Your objective -
Copy the lines exactly as they appear, starting with the first line of the records and ending with the line that contains "text_box [553, 362, 1216, 449]".

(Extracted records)
.....

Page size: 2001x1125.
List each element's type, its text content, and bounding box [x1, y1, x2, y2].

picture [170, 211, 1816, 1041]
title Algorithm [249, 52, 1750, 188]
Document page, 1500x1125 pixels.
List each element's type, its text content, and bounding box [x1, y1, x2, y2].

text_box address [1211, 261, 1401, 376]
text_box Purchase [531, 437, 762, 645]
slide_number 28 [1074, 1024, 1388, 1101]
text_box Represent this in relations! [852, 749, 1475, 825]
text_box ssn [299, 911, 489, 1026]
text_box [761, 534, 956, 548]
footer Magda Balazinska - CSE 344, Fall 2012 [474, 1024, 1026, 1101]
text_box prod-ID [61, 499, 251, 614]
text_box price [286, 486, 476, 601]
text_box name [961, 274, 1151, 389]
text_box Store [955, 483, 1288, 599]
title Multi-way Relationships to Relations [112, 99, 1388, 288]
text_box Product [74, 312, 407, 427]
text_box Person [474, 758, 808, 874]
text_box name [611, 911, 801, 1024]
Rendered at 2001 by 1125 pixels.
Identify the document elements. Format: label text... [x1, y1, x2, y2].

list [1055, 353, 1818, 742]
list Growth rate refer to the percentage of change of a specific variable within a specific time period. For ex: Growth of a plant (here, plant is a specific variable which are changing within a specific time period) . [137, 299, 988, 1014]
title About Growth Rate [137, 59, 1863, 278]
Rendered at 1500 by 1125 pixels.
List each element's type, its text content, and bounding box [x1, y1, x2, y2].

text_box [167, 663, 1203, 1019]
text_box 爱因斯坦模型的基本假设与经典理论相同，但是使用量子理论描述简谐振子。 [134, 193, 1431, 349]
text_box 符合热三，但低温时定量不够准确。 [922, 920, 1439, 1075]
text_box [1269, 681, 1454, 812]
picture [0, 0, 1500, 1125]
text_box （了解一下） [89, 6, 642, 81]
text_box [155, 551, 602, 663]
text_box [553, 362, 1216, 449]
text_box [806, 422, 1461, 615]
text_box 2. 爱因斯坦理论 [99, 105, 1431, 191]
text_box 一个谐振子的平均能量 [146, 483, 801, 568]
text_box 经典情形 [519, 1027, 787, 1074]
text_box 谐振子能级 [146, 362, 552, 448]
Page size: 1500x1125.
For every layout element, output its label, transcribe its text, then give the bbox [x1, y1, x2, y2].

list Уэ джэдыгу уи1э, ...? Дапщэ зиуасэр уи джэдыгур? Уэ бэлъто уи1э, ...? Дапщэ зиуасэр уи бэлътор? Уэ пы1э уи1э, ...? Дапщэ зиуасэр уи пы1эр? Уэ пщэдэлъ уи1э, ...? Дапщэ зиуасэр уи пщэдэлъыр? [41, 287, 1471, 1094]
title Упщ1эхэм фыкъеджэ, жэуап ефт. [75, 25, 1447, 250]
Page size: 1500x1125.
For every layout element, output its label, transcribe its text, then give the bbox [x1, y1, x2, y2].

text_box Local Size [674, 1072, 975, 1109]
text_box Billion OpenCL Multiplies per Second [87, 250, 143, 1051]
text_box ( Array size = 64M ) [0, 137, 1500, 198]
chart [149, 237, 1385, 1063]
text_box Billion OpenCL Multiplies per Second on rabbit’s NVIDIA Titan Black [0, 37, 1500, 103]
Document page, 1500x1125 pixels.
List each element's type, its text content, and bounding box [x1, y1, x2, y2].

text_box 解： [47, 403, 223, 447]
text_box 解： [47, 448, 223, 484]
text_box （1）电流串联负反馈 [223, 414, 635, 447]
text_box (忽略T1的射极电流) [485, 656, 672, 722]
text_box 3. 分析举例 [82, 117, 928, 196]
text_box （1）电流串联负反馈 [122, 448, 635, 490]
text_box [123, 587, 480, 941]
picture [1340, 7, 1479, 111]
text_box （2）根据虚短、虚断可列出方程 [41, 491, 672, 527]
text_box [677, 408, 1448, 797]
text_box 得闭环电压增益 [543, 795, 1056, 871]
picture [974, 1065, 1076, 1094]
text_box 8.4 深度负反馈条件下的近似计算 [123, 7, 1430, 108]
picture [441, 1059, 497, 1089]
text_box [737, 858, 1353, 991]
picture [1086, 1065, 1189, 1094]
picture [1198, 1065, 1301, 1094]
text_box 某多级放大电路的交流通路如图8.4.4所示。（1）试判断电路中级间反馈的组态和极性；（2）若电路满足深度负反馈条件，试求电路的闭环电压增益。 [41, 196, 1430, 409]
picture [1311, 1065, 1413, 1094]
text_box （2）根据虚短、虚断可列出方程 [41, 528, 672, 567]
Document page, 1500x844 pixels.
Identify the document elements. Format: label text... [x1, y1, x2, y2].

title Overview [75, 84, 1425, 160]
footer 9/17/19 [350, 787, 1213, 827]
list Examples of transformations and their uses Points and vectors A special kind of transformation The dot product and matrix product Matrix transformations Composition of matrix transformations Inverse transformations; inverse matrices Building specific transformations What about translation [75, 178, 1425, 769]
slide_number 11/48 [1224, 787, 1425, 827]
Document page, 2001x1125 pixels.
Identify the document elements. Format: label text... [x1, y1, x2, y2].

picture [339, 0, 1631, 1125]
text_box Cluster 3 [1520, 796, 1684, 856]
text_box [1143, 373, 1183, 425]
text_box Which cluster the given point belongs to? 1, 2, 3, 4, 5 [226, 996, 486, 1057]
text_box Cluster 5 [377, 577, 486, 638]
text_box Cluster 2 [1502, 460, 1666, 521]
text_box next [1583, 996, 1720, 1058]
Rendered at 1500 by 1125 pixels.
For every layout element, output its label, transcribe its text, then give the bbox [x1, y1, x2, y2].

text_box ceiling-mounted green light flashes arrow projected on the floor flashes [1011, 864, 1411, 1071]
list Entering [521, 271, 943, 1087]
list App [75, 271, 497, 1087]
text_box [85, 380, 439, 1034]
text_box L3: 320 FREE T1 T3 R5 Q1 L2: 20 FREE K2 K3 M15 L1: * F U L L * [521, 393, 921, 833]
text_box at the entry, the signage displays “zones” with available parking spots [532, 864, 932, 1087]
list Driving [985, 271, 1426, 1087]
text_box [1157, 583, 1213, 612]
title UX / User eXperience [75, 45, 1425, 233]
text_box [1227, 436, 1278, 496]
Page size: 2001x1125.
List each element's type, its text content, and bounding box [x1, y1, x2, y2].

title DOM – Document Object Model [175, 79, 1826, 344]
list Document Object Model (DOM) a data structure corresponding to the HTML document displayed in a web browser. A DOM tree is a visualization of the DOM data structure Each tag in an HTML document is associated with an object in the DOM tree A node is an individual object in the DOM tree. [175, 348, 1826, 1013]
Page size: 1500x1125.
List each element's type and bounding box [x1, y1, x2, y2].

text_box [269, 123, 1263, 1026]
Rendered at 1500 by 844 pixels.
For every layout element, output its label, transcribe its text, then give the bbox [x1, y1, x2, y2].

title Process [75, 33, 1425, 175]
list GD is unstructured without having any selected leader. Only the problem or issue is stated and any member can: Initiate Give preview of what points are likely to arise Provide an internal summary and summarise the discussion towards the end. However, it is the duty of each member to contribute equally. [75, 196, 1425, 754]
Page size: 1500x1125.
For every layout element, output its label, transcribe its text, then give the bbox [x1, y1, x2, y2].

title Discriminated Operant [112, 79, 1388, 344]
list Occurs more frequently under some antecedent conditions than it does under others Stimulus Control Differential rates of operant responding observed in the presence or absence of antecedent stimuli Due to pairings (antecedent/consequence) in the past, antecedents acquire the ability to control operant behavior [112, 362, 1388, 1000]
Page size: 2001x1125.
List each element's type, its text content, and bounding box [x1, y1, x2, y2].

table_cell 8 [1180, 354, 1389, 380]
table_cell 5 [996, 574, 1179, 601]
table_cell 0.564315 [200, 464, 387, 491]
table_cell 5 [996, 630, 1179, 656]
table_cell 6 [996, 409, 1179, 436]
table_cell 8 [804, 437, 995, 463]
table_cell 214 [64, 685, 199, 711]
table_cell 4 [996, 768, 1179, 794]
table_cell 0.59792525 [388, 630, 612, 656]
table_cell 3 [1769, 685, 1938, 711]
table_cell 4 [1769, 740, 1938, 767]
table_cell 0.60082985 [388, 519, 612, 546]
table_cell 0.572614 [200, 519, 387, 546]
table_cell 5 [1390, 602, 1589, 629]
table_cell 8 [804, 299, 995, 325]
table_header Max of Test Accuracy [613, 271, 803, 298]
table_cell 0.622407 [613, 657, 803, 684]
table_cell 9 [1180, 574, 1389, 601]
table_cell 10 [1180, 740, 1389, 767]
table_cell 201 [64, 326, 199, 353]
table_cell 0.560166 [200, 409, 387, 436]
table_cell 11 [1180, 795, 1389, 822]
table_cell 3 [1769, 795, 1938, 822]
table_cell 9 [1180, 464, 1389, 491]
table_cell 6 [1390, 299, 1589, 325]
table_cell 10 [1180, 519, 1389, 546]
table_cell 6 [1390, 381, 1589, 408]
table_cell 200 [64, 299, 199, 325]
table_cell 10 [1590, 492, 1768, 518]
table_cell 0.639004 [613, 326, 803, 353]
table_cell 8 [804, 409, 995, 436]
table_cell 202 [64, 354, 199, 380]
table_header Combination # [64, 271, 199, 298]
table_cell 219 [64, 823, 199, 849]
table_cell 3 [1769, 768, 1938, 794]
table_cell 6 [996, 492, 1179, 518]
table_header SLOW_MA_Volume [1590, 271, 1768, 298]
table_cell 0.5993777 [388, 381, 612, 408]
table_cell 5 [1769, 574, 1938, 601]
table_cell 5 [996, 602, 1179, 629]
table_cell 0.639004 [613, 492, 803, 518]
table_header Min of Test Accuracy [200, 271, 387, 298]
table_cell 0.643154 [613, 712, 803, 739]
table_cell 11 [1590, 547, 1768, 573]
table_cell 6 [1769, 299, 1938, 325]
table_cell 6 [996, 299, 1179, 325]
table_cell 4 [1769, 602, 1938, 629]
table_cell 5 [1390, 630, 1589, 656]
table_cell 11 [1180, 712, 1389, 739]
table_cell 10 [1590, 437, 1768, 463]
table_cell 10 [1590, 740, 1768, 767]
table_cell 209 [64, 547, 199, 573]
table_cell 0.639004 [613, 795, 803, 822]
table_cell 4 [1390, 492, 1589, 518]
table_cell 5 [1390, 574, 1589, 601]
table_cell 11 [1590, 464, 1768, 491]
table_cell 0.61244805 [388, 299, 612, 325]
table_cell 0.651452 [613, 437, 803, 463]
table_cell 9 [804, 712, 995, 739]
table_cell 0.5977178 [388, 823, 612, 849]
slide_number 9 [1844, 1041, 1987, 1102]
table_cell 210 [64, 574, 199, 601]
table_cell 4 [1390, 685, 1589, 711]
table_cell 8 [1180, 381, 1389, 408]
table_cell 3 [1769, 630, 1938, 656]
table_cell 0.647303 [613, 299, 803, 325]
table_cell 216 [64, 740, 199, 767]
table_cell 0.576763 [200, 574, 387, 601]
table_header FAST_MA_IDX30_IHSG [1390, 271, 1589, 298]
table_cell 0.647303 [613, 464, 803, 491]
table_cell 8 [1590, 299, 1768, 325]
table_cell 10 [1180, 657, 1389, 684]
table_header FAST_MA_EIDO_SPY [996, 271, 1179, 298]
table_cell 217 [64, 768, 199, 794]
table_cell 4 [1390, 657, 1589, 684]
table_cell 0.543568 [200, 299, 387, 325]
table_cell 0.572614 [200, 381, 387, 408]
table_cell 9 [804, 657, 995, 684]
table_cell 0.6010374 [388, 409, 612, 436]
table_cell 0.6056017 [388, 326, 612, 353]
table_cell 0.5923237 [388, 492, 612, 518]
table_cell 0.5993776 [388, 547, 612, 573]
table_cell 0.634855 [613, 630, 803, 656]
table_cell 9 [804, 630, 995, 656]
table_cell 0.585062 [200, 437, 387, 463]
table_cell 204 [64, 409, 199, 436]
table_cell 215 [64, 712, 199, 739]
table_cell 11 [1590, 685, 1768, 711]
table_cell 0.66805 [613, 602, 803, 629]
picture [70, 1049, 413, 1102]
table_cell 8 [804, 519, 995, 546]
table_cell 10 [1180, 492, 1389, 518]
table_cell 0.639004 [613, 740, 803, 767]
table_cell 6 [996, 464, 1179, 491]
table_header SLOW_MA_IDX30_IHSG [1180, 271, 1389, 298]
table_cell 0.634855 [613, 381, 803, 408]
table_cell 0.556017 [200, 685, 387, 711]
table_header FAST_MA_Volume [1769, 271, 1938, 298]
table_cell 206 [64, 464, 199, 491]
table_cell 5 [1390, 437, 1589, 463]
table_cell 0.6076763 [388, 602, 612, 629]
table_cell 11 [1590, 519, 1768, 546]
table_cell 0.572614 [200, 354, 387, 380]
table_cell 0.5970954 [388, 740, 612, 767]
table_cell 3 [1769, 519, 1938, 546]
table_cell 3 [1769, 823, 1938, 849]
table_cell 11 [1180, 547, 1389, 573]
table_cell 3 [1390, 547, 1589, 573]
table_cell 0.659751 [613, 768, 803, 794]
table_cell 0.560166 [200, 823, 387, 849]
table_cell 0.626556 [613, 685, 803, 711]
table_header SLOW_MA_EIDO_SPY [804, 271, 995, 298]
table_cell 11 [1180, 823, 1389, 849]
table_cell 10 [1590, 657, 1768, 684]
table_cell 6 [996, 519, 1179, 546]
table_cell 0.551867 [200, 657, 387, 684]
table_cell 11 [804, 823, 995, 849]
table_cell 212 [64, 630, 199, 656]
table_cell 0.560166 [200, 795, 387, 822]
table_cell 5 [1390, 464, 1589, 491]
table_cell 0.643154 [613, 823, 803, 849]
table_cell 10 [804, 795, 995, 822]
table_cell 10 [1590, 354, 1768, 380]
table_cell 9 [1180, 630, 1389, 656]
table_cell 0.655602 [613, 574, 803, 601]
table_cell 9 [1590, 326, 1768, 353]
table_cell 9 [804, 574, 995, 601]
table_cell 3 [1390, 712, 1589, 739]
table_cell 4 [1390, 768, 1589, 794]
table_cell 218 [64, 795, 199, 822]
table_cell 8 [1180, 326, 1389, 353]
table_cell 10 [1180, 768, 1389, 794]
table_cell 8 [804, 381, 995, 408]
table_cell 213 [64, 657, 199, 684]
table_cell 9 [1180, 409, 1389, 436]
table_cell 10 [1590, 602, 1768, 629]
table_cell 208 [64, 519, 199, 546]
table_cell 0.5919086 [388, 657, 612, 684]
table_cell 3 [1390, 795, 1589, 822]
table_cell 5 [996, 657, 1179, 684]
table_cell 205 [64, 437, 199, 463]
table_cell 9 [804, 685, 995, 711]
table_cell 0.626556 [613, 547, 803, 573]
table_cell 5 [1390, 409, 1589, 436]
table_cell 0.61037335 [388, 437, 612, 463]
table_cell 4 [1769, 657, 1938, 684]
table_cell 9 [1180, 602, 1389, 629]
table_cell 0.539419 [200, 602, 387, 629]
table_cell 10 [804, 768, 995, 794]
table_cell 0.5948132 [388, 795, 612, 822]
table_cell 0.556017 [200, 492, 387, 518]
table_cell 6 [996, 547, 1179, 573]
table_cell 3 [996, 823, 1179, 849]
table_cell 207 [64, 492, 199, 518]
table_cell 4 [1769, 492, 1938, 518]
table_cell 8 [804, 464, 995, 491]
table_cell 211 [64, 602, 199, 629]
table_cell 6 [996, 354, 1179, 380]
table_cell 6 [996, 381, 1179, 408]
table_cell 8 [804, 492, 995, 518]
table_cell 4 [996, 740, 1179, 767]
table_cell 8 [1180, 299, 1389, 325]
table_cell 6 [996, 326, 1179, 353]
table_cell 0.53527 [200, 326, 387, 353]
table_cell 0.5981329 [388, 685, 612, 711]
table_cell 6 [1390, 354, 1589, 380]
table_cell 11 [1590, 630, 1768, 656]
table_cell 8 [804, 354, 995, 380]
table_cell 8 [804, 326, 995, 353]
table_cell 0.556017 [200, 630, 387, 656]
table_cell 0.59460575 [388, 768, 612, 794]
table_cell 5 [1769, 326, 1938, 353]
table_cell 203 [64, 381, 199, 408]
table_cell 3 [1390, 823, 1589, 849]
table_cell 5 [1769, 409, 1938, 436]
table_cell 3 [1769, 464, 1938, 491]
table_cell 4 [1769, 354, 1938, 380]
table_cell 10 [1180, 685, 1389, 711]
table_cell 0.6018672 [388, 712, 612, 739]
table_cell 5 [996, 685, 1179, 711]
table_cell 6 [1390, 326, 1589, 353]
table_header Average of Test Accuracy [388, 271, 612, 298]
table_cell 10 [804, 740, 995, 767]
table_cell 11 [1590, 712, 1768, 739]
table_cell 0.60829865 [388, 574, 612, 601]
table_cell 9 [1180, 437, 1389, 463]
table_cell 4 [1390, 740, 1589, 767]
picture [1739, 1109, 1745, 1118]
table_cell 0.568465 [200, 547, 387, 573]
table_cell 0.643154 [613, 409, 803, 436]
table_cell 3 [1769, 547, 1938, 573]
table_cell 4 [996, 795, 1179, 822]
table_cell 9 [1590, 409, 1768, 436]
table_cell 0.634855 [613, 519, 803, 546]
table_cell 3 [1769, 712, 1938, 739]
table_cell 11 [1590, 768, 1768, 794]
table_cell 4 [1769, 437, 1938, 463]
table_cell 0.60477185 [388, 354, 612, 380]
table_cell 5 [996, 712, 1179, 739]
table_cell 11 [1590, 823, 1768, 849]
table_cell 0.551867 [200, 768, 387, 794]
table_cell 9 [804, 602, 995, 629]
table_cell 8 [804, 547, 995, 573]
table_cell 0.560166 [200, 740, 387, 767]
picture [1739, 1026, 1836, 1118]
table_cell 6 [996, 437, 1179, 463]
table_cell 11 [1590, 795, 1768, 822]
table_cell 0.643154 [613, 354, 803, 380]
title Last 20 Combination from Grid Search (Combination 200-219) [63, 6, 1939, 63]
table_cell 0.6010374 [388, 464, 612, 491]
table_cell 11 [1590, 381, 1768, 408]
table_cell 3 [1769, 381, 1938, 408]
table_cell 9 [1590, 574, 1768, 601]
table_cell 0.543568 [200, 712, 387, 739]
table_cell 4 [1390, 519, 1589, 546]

.....

Answer area -
Page size: 2001x1125.
List each element's type, its text content, and bounding box [x1, y1, x2, y2].

picture [170, 211, 1816, 1041]
title Algorithm [249, 52, 1750, 188]
Document page, 1500x1125 pixels.
List each element's type, its text content, and bounding box [x1, y1, x2, y2].

text_box address [1211, 261, 1401, 376]
text_box Purchase [531, 437, 762, 645]
slide_number 28 [1074, 1024, 1388, 1101]
text_box Represent this in relations! [852, 749, 1475, 825]
text_box ssn [299, 911, 489, 1026]
text_box [761, 534, 956, 548]
footer Magda Balazinska - CSE 344, Fall 2012 [474, 1024, 1026, 1101]
text_box prod-ID [61, 499, 251, 614]
text_box price [286, 486, 476, 601]
text_box name [961, 274, 1151, 389]
text_box Store [955, 483, 1288, 599]
title Multi-way Relationships to Relations [112, 99, 1388, 288]
text_box Product [74, 312, 407, 427]
text_box Person [474, 758, 808, 874]
text_box name [611, 911, 801, 1024]
Rendered at 2001 by 1125 pixels.
Identify the document elements. Format: label text... [x1, y1, x2, y2].

list [1055, 353, 1818, 742]
list Growth rate refer to the percentage of change of a specific variable within a specific time period. For ex: Growth of a plant (here, plant is a specific variable which are changing within a specific time period) . [137, 299, 988, 1014]
title About Growth Rate [137, 59, 1863, 278]
Rendered at 1500 by 1125 pixels.
List each element's type, its text content, and bounding box [x1, y1, x2, y2].

text_box [167, 663, 1203, 1019]
text_box 爱因斯坦模型的基本假设与经典理论相同，但是使用量子理论描述简谐振子。 [134, 193, 1431, 349]
text_box 符合热三，但低温时定量不够准确。 [922, 920, 1439, 1075]
text_box [1269, 681, 1454, 812]
picture [0, 0, 1500, 1125]
text_box （了解一下） [89, 6, 642, 81]
text_box [155, 551, 602, 663]
text_box [553, 362, 1216, 449]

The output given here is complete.